On the eve of her wedding to another man, Janssen rendezvoused with Umberto, whom she discovered on an internet dating site. Although not initially impressed with his charms, she embarked on a hot love affair with him in Hawaii, lasting 49 days, the amount of time a soul spends in the bardo (“the in-between state between earth and sky”). During that period, she witnessed the drama to which Umberto became prone—relatives swept away by a tsunami and the deaths of both his parents within a few weeks. After Janssen ended their liaison she received word that Umberto had suffered a fatal heart attack. Moments later, he communicated with her via her laptop. Umberto’s strange encounters continued; he was declared dead more than once, but each time, he reached out to Janssen. The two shared a bond, regardless of their romantic status. As Umberto seemed to effortlessly traverse between life and death and the author shared her conversations with him, she lost credibility with some friends and associates at the Sixth Sense Center, where she studied. Ultimately, she severed ties with the supposedly nine-lives Umberto, who flourished despite his many health scares. Even Janssen became exasperated at one point: “For the very first time, I am not impressed by his return from death.
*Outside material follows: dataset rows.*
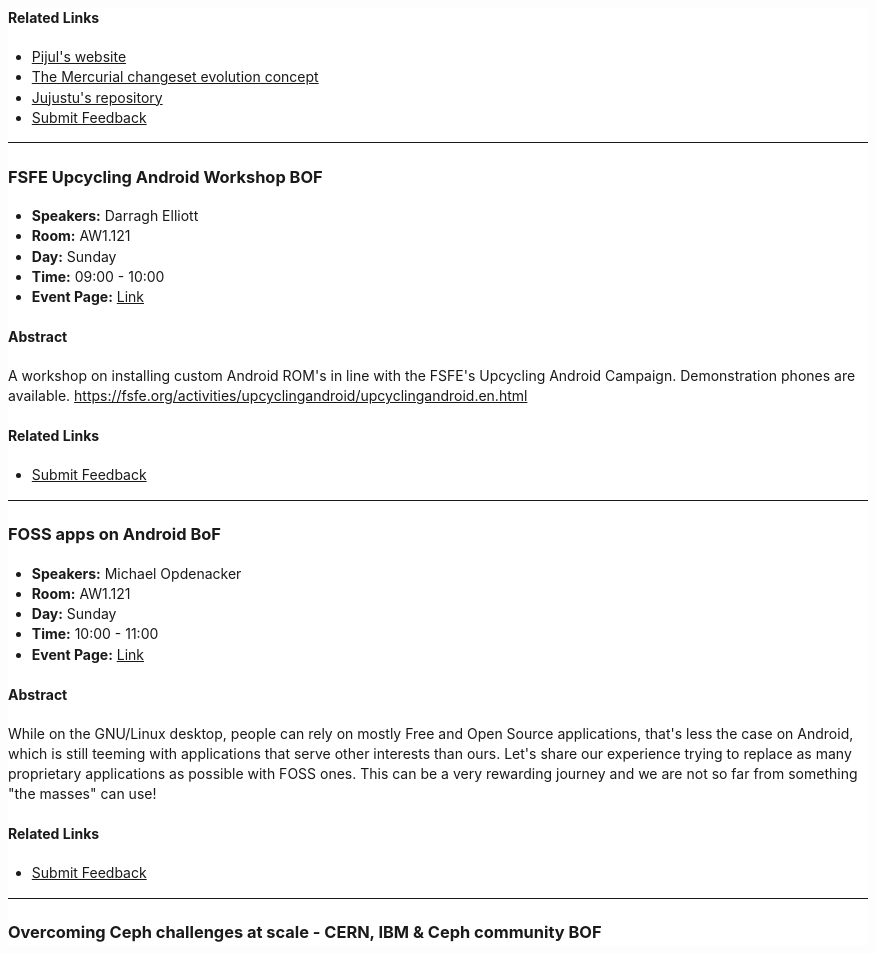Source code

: #### Related Links

- [Pijul's website](https://pijul.org/)
- [The Mercurial changeset evolution concept](https://wiki.mercurial-scm.org/ChangesetEvolution)
- [Jujustu's repository](https://github.com/martinvonz/jj)
- [Submit Feedback](https://pretalx.fosdem.org/fosdem-2025/talk/D7GQ9P/feedback/)

---

### FSFE Upcycling Android Workshop BOF

- **Speakers:** Darragh Elliott
- **Room:** AW1.121
- **Day:** Sunday
- **Time:** 09:00 - 10:00
- **Event Page:** [Link](https://fosdem.org/2025/schedule/event/fosdem-2025-4277-fsfe-upcycling-android-workshop-bof/)

#### Abstract

A workshop on installing custom Android ROM's in line with the FSFE's Upcycling Android Campaign.
Demonstration phones are available.
https://fsfe.org/activities/upcyclingandroid/upcyclingandroid.en.html

#### Related Links

- [Submit Feedback](https://pretalx.fosdem.org/fosdem-2025/talk/ERSPVW/feedback/)

---

### FOSS apps on Android BoF

- **Speakers:** Michael Opdenacker
- **Room:** AW1.121
- **Day:** Sunday
- **Time:** 10:00 - 11:00
- **Event Page:** [Link](https://fosdem.org/2025/schedule/event/fosdem-2025-6219-foss-apps-on-android-bof/)

#### Abstract

While on the GNU/Linux desktop, people can rely on mostly Free and Open Source applications, that's less the case on Android, which is still teeming with applications that serve other interests than ours. Let's share our experience trying to replace as many proprietary applications as possible with FOSS ones. This can be a very rewarding journey and we are not so far from something "the masses" can use!

#### Related Links

- [Submit Feedback](https://pretalx.fosdem.org/fosdem-2025/talk/TCLRVQ/feedback/)

---

### Overcoming Ceph challenges at scale - CERN, IBM & Ceph community BOF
For the first time, I feel rather irritated. I don’t want to hear about his dying, death certificates, or his family dealing with the hospital.” Janssen’s story remains engrossing and unforgettable; however, some may find it difficult to believe. The author describes herself as a visionary, offering the childhood example of spying her dead uncle in a place where her mother saw only a stinkbug. The memoir is generally well-written and logically structured. A few unresolved issues are distracting—such as the introduction of her relationship with Ravindu, a magician who declared her the woman of his dreams and took her to Las Vegas, and her link to Lennard, whom she married the day after she met Umberto. Janssen also assumes a certain level of familiarity with New Age beliefs. The settings—primarily Hawaii with some excursions to the author’s native Netherlands—add interest to the book.
A captivating life-and-death account for the open-minded that may strain credulity for others.